--- Your assignment ---
The lines below that include the word "round" are to be reported.

--- Data ---
::::

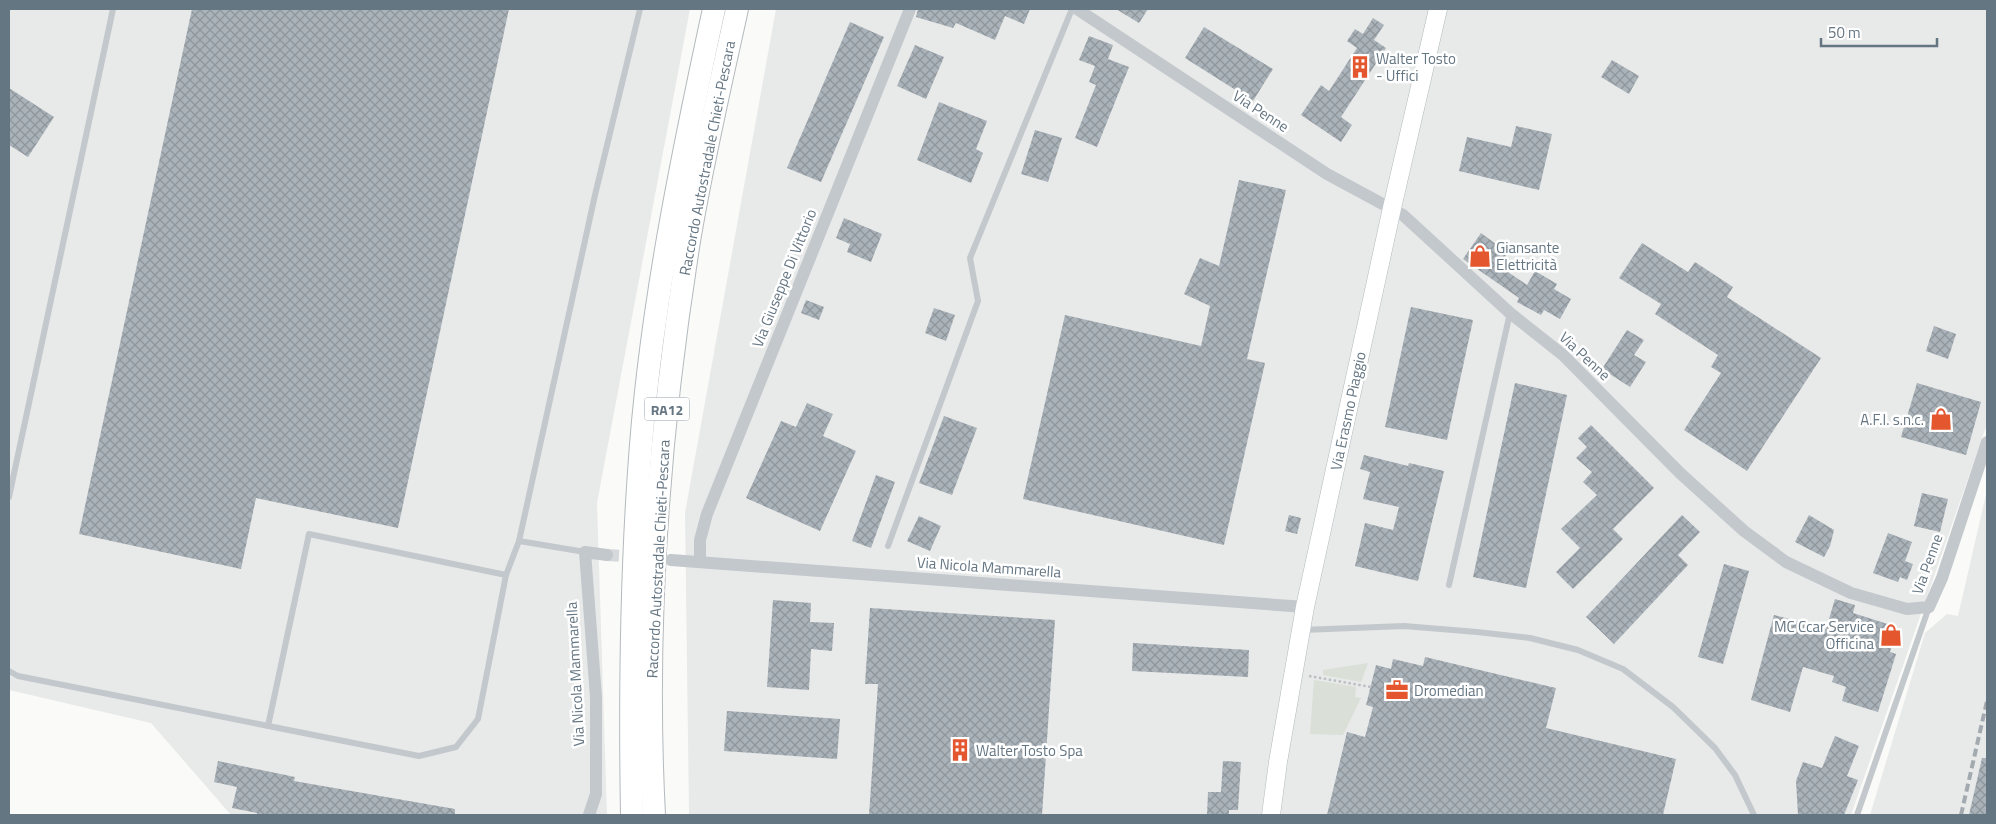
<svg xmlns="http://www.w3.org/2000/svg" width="1996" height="824" viewBox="0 0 1996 824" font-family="'Titillium Web',sans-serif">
<defs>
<pattern id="building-cross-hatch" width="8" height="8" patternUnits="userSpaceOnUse" patternTransform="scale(1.25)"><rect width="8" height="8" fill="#aab3b9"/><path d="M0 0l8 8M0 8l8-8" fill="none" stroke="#8e969c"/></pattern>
</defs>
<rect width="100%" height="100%" fill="#fafaf8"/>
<g fill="#e8e9e9">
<polygon points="9,9 690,9 597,503 607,815 231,815 151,723 9,690"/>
<polygon points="776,9 1987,9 1987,424 1851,815 689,815 685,513"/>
<polygon points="1987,490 1987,815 1870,815 1925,633 1947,614 1958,616"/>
</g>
<g fill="#dadfd7">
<polygon points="1368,663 1361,682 1323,675 1323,670"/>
<polygon points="1314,680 1356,687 1355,697 1361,698 1343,735 1310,734"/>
</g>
<g fill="url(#building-cross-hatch)">
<polygon points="192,9 509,9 398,528 256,498 241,569 79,534"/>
<polygon points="918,9 1030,9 1024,24 1005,16 995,40 956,23 953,28 916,17"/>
<polygon points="1116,9 1148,9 1139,23"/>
<polygon points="1373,18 1384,25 1374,40 1386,48 1341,117 1352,125 1341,142 1301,115 1321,85 1329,91 1357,48 1347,41 1355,29 1363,34"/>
<polygon points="850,22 884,37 821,182 787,168"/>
<polygon points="1204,27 1273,69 1253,101 1185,58"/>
<polygon points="1089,36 1113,45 1108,59 1129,67 1097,147 1075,138 1096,85 1089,82 1095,66 1079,60"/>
<polygon points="915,45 944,57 926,99 897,86"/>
<polygon points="1612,60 1639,76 1629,94 1601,77"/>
<polygon points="9,88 54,117 28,157 9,145"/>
<polygon points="939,102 987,121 976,149 983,153 971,183 917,160"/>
<polygon points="1516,126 1552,134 1539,190 1459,171 1467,137 1511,147"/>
<polygon points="1035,130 1062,138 1048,182 1021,174"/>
<polygon points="1239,180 1286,190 1247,359 1265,363 1224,545 1023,499 1065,315 1201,346 1210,306 1184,294 1200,258 1219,266"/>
<polygon points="844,218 882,234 871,262 847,252 850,244 836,238"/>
<polygon points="1481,233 1508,253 1499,266 1527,285 1535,271 1557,284 1554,289 1571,299 1560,319 1544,310 1541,315 1517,302 1519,298 1463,259"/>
<polygon points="1642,243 1688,272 1695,262 1733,287 1727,297 1821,358 1747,471 1684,430 1721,373 1711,367 1718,355 1655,314 1661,304 1619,278"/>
<polygon points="806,300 824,307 819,320 801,313"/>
<polygon points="1411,307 1473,320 1447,440 1385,427"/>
<polygon points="934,308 955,315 946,341 925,333"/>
<polygon points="1934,326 1956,334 1948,359 1926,351"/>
<polygon points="1627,330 1644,340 1634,355 1646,362 1630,387 1602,369"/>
<polygon points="1515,383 1567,395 1526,588 1473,577"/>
<polygon points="1917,383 1981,402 1966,455 1901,437"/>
<polygon points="807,403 833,414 823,436 856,451 820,531 746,498 781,421 796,427"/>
<polygon points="944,416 977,428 952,495 919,483"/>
<polygon points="1591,425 1654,488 1613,529 1623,539 1573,589 1556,572 1580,548 1561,529 1597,495 1583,482 1592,472 1576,458 1587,447 1578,438"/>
<polygon points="1364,455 1408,466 1409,463 1444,471 1418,581 1355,566 1365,523 1393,530 1399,507 1363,499 1370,472 1360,469"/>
<polygon points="876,475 895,482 871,548 852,541"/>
<polygon points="1922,493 1948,499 1940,532 1914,526"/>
<polygon points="1289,515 1301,518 1297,534 1285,531"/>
<polygon points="1682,515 1700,532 1678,555 1688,565 1614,644 1586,617"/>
<polygon points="1809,515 1834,530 1830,546 1824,557 1795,542"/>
<polygon points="919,516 941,526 930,551 907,541"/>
<polygon points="1888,533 1912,542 1905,561 1913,564 1907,580 1900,577 1898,582 1873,573"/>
<polygon points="1724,564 1749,571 1723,664 1698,657"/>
<polygon points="1835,599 1855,605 1853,613 1897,627 1890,652 1896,654 1878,712 1842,701 1846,687 1832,682 1834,676 1803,667 1790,712 1751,700 1774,615 1826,629"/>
<polygon points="773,600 811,603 810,622 834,623 832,651 811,649 809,690 767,687"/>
<polygon points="870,608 1055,620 1042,815 869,815 878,684 865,684"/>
<polygon points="1133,643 1249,650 1248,677 1132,671"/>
<polygon points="1425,657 1556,688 1546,728 1676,759 1663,815 1327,815 1347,732 1365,737 1373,707 1366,705 1376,665 1391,669 1393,659 1423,666"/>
<polygon points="727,711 840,719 837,759 724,751"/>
<polygon points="1835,736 1859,746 1847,776 1858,780 1844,815 1798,815 1796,781 1803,762 1822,768"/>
<polygon points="1982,758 1987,758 1987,815 1969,815"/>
<polygon points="218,761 295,777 294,781 455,809 455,815 257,815 257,813 232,808 237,787 214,782"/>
<polygon points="1223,761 1241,762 1238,810 1229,810 1229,815 1207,815 1208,792 1221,792"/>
</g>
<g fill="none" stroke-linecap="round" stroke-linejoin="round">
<polyline stroke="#d5d9db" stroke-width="12" stroke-dasharray="12 6" stroke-linecap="butt" points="607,555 640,557"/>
<defs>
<polyline id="secondary" points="1271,815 1278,762 1305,607 1392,208 1438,9"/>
<g id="highway">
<path d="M 632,815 C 630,701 631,587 639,472 C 649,316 681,161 714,9"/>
<path d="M 654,815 C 644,625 659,429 689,241 C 702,163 720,86 737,9"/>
</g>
</defs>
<use href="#secondary" stroke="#b3babf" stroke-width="19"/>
<use href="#highway" stroke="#b4b9bd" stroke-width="24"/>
<polyline stroke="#bbbfc2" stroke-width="2.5" stroke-dasharray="2.5 2.5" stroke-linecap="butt" points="1309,676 1371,687"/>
<g stroke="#c3c8cc" stroke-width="6">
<polyline points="9,497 113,9"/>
<polyline points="519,541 585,552"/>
<polyline points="888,546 978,301 970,258 1072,9"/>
<polyline points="1449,585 1510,313"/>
<polyline points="1302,630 1404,626 1477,632 1530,638 1578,650 1623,669 1673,707 1715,748 1735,775 1754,815"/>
<polyline points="9,671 18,676 419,756 456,747 478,719 506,575 519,541 595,195 640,9"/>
<polyline points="268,726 309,534 506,575"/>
<polyline points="1857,815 1929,607"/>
</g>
<g stroke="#c3c8cc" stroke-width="12">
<polyline points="1077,9 1327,174 1403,215 1510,313 1563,355 1680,473 1744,531 1786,562 1851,593 1907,609 1929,607 1942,578 1987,442"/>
<polyline points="671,560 1305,607"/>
<polyline points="700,562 700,540 707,514 910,9"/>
<polyline points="589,815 596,794 596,697 585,552 607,555"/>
</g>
<use href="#secondary" stroke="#fff" stroke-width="18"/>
<use href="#highway" stroke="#fff" stroke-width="22"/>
<polyline stroke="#a2aab0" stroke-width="4" stroke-dasharray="8 4" stroke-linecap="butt" points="1961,815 1987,701"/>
</g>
<defs>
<symbol id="building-bare" viewBox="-9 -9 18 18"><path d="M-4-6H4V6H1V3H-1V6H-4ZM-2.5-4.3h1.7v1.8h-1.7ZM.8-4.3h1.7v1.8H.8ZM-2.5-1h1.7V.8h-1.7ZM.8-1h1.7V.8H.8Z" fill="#e4572e" stroke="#fff" stroke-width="2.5" paint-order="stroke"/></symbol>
<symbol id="shop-bare" viewBox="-9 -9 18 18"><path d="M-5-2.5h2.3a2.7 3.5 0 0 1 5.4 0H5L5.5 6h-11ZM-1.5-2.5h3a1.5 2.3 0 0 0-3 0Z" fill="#e4572e" stroke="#fff" stroke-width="2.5" paint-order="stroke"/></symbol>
<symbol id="office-bare" viewBox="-9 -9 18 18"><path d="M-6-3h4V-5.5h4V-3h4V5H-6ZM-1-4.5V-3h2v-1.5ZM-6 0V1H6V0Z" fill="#e4572e" stroke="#fff" stroke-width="2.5" paint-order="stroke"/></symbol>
</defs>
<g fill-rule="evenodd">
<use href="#building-bare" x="1344" y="51" width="32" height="32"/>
<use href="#shop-bare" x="1464" y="240" width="32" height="32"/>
<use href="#shop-bare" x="1925" y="403" width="32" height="32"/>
<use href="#shop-bare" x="1875" y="619" width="32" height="32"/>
<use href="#office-bare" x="1381" y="674" width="32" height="32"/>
<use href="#building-bare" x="944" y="734" width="32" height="32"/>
</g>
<g text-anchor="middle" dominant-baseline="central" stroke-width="5" stroke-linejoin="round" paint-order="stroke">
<rect fill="#fff" stroke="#939fa8" stroke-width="1" x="644.5" y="397.5" width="45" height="23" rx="4"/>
<g font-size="14" font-weight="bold" fill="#657683">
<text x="667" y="409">RA12</text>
</g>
<g font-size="15" fill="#657683" stroke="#fff" text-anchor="start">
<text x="1376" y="58">Walter Tosto<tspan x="1376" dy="17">- Uffici</tspan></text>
<text x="1496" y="247">Giansante<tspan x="1496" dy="17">Elettricità</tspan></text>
<text x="1924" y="419" text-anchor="end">A.F.I. s.n.c.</text>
<text x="1874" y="626" text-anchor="end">MC Ccar Service<tspan x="1874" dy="17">Officina</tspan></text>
<text x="1414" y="690">Dromedian</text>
<text x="976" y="750">Walter Tosto Spa</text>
</g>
<g font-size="15" fill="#657683" stroke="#fff">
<text transform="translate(1261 111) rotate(33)">Via Penne</text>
<text transform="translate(707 158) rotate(-79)">Raccordo Autostradale Chieti-Pescara</text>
<text transform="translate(784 278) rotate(-68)">Via Giuseppe Di Vittorio</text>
<text transform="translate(1585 356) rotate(43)">Via Penne</text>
<text transform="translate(1348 411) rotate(-78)">Via Erasmo Piaggio</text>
<text transform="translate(658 559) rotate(-87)">Raccordo Autostradale Chieti-Pescara</text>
<text transform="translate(1927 564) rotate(-70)">Via Penne</text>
<text transform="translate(989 567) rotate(4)">Via Nicola Mammarella</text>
<text transform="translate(575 674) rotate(-93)">Via Nicola Mammarella</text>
</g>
</g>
<rect width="1996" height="824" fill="none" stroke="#657683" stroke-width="20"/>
<path d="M1821 38v8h116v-8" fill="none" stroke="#657683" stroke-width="2.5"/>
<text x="1828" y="38" font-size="15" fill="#657683" stroke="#ffffff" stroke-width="4" paint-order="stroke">50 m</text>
</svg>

::::

--- Task solution ---
<g fill="none" stroke-linecap="round" stroke-linejoin="round">
<g text-anchor="middle" dominant-baseline="central" stroke-width="5" stroke-linejoin="round" paint-order="stroke">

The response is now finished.